▶ Task requirements: Reproduce the following items verbatim, omitting the pictures from your answer.

▶ Data to process:
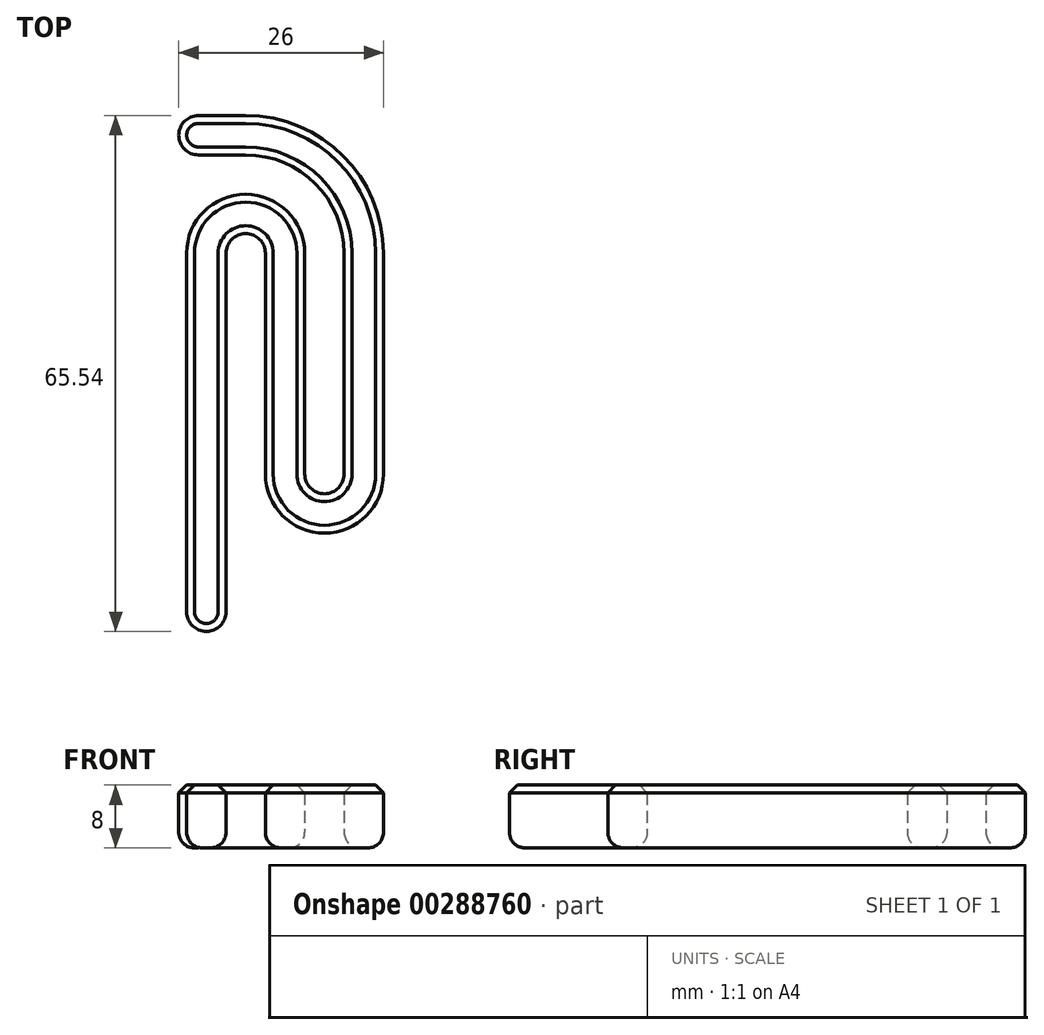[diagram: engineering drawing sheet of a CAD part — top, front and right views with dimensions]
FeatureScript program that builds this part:
annotation { "Feature Type Name" : "Feature", "Feature Type Description" : "" }
export const myFeature = defineFeature(function(context is Context, id is Id, definition is map)
    precondition{}
    {
        {
            var Q0;
            Q0=qCreatedBy(makeId("Top.planeOp"),FACE);
            var sketch = newSketch(context, id + "F0", { "sketchPlane" : qUnion([Q0])});
            skArc(sketch, "E0", {"start": v(-15.18, -13.58) * mm, "mid": v(-12.68, -16.08) * mm, "end": v(-10.18, -13.58) * mm});
            skArc(sketch, "E1", {"start": v(-20.18, 14.46) * mm, "mid": v(-22.68, 16.96) * mm, "end": v(-25.18, 14.46) * mm});
            skLineSegment(sketch, "E2", {"start": v(-25.18, 14.46) * mm, "end": v(-25.18, -16.08) * mm});
            skLineSegment(sketch, "E3", {"start": v(-10.18, -13.58) * mm, "end": v(-10.18, 14.46) * mm});
            skLineSegment(sketch, "E4", {"start": v(-3.3, -16.08) * mm, "end": v(-27.09, -16.08) * mm, "construction": true});
            skLineSegment(sketch, "E5", {"start": v(-1.5, 16.96) * mm, "end": v(-33.55, 16.96) * mm, "construction": true});
            skLineSegment(sketch, "E6", {"start": v(-20.18, 14.46) * mm, "end": v(-20.18, -13.58) * mm});
            skLineSegment(sketch, "E7", {"start": v(-15.18, -13.58) * mm, "end": v(-15.18, 14.46) * mm});
            skArc(sketch, "E8", {"start": v(-15.18, 14.46) * mm, "mid": v(-22.68, 21.96) * mm, "end": v(-30.18, 14.46) * mm});
            skArc(sketch, "E9", {"start": v(-15.18, -6.51) * mm, "mid": v(-12.68, -21.08) * mm, "end": v(-10.18, -6.51) * mm});
            skLineSegment(sketch, "E10", {"start": v(-5.18, -13.58) * mm, "end": v(-5.18, 14.46) * mm});
            skLineSegment(sketch, "E11", {"start": v(-30.18, 14.46) * mm, "end": v(-30.18, -16.08) * mm});
            skArc(sketch, "E12", {"start": v(-10.18, 14.46) * mm, "mid": v(-13.84, 23.3) * mm, "end": v(-22.68, 26.96) * mm});
            skArc(sketch, "E13", {"start": v(-5.18, 14.46) * mm, "mid": v(-10.3, 26.84) * mm, "end": v(-22.68, 31.96) * mm});
            skLineSegment(sketch, "E14", {"start": v(-22.68, 26.96) * mm, "end": v(-28.68, 26.96) * mm});
            skLineSegment(sketch, "E15", {"start": v(-28.68, 31.96) * mm, "end": v(-22.68, 31.96) * mm});
            skArc(sketch, "E16", {"start": v(-28.68, 31.96) * mm, "mid": v(-31.18, 29.46) * mm, "end": v(-28.68, 26.96) * mm});
            skLineSegment(sketch, "E17", {"start": v(-30.18, -16.08) * mm, "end": v(-30.18, -31.08) * mm});
            skLineSegment(sketch, "E18", {"start": v(-25.18, -31.08) * mm, "end": v(-25.18, -16.08) * mm});
            skArc(sketch, "E19", {"start": v(-30.18, -31.08) * mm, "mid": v(-27.68, -33.58) * mm, "end": v(-25.18, -31.08) * mm});
            skSolve(sketch);
        }
        {
            var Q0;
            {var subQ5=sQuery(id+"F0.wireOp",EDGE,"E1");Q0=makeQuery(id+"F0.imprint","IMPRINT",FACE,{"disambiguationData":[TD([[makeQuery(id+"F0.imprint","IMPRINT",EDGE,{"derivedFrom":subQ5}),-1.0]])]});}
            var Q1;
            {var subQ4=sQuery(id+"F0.wireOp",EDGE,"E11");Q1=makeQuery(id+"F0.imprint","IMPRINT",FACE,{"disambiguationData":[TD([[makeQuery(id+"F0.imprint","IMPRINT",EDGE,{"derivedFrom":subQ4}),1.0]])]});}
            var Q2;
            {var subQ0=sQuery(id+"F0.wireOp",EDGE,"E9");var subQ1=sQuery(id+"F0.wireOp",EDGE,"E6");var subQ2=makeQuery(id+"F0.imprint","INTERSECT",VERTEX,{"derivedFrom":[subQ1,subQ0]});Q2=makeQuery(id+"F0.imprint","IMPRINT",FACE,{"disambiguationData":[TD([[makeQuery(id+"F0.imprint","IMPRINT",EDGE,{"disambiguationData":[TD([[subQ2,1.0]])],"derivedFrom":subQ1}),1.0]])]});}
            var Q3;
            {var subQ4=sQuery(id+"F0.wireOp",EDGE,"E10");Q3=makeQuery(id+"F0.imprint","IMPRINT",FACE,{"disambiguationData":[TD([[makeQuery(id+"F0.imprint","IMPRINT",EDGE,{"derivedFrom":subQ4}),1.0]])]});}
            var Q4;
            {var subQ4=sQuery(id+"F0.wireOp",EDGE,"E0");Q4=makeQuery(id+"F0.imprint","IMPRINT",FACE,{"disambiguationData":[TD([[makeQuery(id+"F0.imprint","IMPRINT",EDGE,{"derivedFrom":subQ4}),-1.0]])]});}
            extrude(context, id + "F1", {"entities" : qUnion([Q0, Q1, Q2, Q3, Q4]), "depth" : 8 * mm});
        }
        {
            var Q0;
            Q0=makeQuery(id+"F1.opExtrude","CAP_EDGE",EDGE,{"disambiguationData":[OSD([sQuery(id+"F0.wireOp",EDGE,"E10")])],"isStart":true});
            fillet(context, id + "F2", {"entities" : qUnion([Q0]), "radius" : 2 * mm, "tangentPropagation" : true, "allowEdgeOverflow" : false});
        }
        {
            var Q0;
            Q0=makeQuery(id+"F1.opExtrude","CAP_EDGE",EDGE,{"disambiguationData":[OSD([sQuery(id+"F0.wireOp",EDGE,"E6")])],"isStart":false});
            chamfer(context, id + "F3", {"entities" : qUnion([Q0]), "width" : 1 * mm, "tangentPropagation" : true});
        }
    });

▶ Response below:
[diagram: engineering drawing sheet of a CAD part — top, front and right views with dimensions]
FeatureScript program that builds this part:
annotation { "Feature Type Name" : "Feature", "Feature Type Description" : "" }
export const myFeature = defineFeature(function(context is Context, id is Id, definition is map)
    precondition{}
    {
        {
            var Q0;
            Q0=qCreatedBy(makeId("Top.planeOp"),FACE);
            var sketch = newSketch(context, id + "F0", { "sketchPlane" : qUnion([Q0])});
            skArc(sketch, "E0", {"start": v(-15.18, -13.58) * mm, "mid": v(-12.68, -16.08) * mm, "end": v(-10.18, -13.58) * mm});
            skArc(sketch, "E1", {"start": v(-20.18, 14.46) * mm, "mid": v(-22.68, 16.96) * mm, "end": v(-25.18, 14.46) * mm});
            skLineSegment(sketch, "E2", {"start": v(-25.18, 14.46) * mm, "end": v(-25.18, -16.08) * mm});
            skLineSegment(sketch, "E3", {"start": v(-10.18, -13.58) * mm, "end": v(-10.18, 14.46) * mm});
            skLineSegment(sketch, "E4", {"start": v(-3.3, -16.08) * mm, "end": v(-27.09, -16.08) * mm, "construction": true});
            skLineSegment(sketch, "E5", {"start": v(-1.5, 16.96) * mm, "end": v(-33.55, 16.96) * mm, "construction": true});
            skLineSegment(sketch, "E6", {"start": v(-20.18, 14.46) * mm, "end": v(-20.18, -13.58) * mm});
            skLineSegment(sketch, "E7", {"start": v(-15.18, -13.58) * mm, "end": v(-15.18, 14.46) * mm});
            skArc(sketch, "E8", {"start": v(-15.18, 14.46) * mm, "mid": v(-22.68, 21.96) * mm, "end": v(-30.18, 14.46) * mm});
            skArc(sketch, "E9", {"start": v(-15.18, -6.51) * mm, "mid": v(-12.68, -21.08) * mm, "end": v(-10.18, -6.51) * mm});
            skLineSegment(sketch, "E10", {"start": v(-5.18, -13.58) * mm, "end": v(-5.18, 14.46) * mm});
            skLineSegment(sketch, "E11", {"start": v(-30.18, 14.46) * mm, "end": v(-30.18, -16.08) * mm});
            skArc(sketch, "E12", {"start": v(-10.18, 14.46) * mm, "mid": v(-13.84, 23.3) * mm, "end": v(-22.68, 26.96) * mm});
            skArc(sketch, "E13", {"start": v(-5.18, 14.46) * mm, "mid": v(-10.3, 26.84) * mm, "end": v(-22.68, 31.96) * mm});
            skLineSegment(sketch, "E14", {"start": v(-22.68, 26.96) * mm, "end": v(-28.68, 26.96) * mm});
            skLineSegment(sketch, "E15", {"start": v(-28.68, 31.96) * mm, "end": v(-22.68, 31.96) * mm});
            skArc(sketch, "E16", {"start": v(-28.68, 31.96) * mm, "mid": v(-31.18, 29.46) * mm, "end": v(-28.68, 26.96) * mm});
            skLineSegment(sketch, "E17", {"start": v(-30.18, -16.08) * mm, "end": v(-30.18, -31.08) * mm});
            skLineSegment(sketch, "E18", {"start": v(-25.18, -31.08) * mm, "end": v(-25.18, -16.08) * mm});
            skArc(sketch, "E19", {"start": v(-30.18, -31.08) * mm, "mid": v(-27.68, -33.58) * mm, "end": v(-25.18, -31.08) * mm});
            skSolve(sketch);
        }
        {
            var Q0;
            {var subQ5=sQuery(id+"F0.wireOp",EDGE,"E1");Q0=makeQuery(id+"F0.imprint","IMPRINT",FACE,{"disambiguationData":[TD([[makeQuery(id+"F0.imprint","IMPRINT",EDGE,{"derivedFrom":subQ5}),-1.0]])]});}
            var Q1;
            {var subQ4=sQuery(id+"F0.wireOp",EDGE,"E11");Q1=makeQuery(id+"F0.imprint","IMPRINT",FACE,{"disambiguationData":[TD([[makeQuery(id+"F0.imprint","IMPRINT",EDGE,{"derivedFrom":subQ4}),1.0]])]});}
            var Q2;
            {var subQ0=sQuery(id+"F0.wireOp",EDGE,"E9");var subQ1=sQuery(id+"F0.wireOp",EDGE,"E6");var subQ2=makeQuery(id+"F0.imprint","INTERSECT",VERTEX,{"derivedFrom":[subQ1,subQ0]});Q2=makeQuery(id+"F0.imprint","IMPRINT",FACE,{"disambiguationData":[TD([[makeQuery(id+"F0.imprint","IMPRINT",EDGE,{"disambiguationData":[TD([[subQ2,1.0]])],"derivedFrom":subQ1}),1.0]])]});}
            var Q3;
            {var subQ4=sQuery(id+"F0.wireOp",EDGE,"E10");Q3=makeQuery(id+"F0.imprint","IMPRINT",FACE,{"disambiguationData":[TD([[makeQuery(id+"F0.imprint","IMPRINT",EDGE,{"derivedFrom":subQ4}),1.0]])]});}
            var Q4;
            {var subQ4=sQuery(id+"F0.wireOp",EDGE,"E0");Q4=makeQuery(id+"F0.imprint","IMPRINT",FACE,{"disambiguationData":[TD([[makeQuery(id+"F0.imprint","IMPRINT",EDGE,{"derivedFrom":subQ4}),-1.0]])]});}
            extrude(context, id + "F1", {"entities" : qUnion([Q0, Q1, Q2, Q3, Q4]), "depth" : 8 * mm});
        }
        {
            var Q0;
            Q0=makeQuery(id+"F1.opExtrude","CAP_EDGE",EDGE,{"disambiguationData":[OSD([sQuery(id+"F0.wireOp",EDGE,"E10")])],"isStart":true});
            fillet(context, id + "F2", {"entities" : qUnion([Q0]), "radius" : 2 * mm, "tangentPropagation" : true, "allowEdgeOverflow" : false});
        }
        {
            var Q0;
            Q0=makeQuery(id+"F1.opExtrude","CAP_EDGE",EDGE,{"disambiguationData":[OSD([sQuery(id+"F0.wireOp",EDGE,"E6")])],"isStart":false});
            chamfer(context, id + "F3", {"entities" : qUnion([Q0]), "width" : 1 * mm, "tangentPropagation" : true});
        }
    });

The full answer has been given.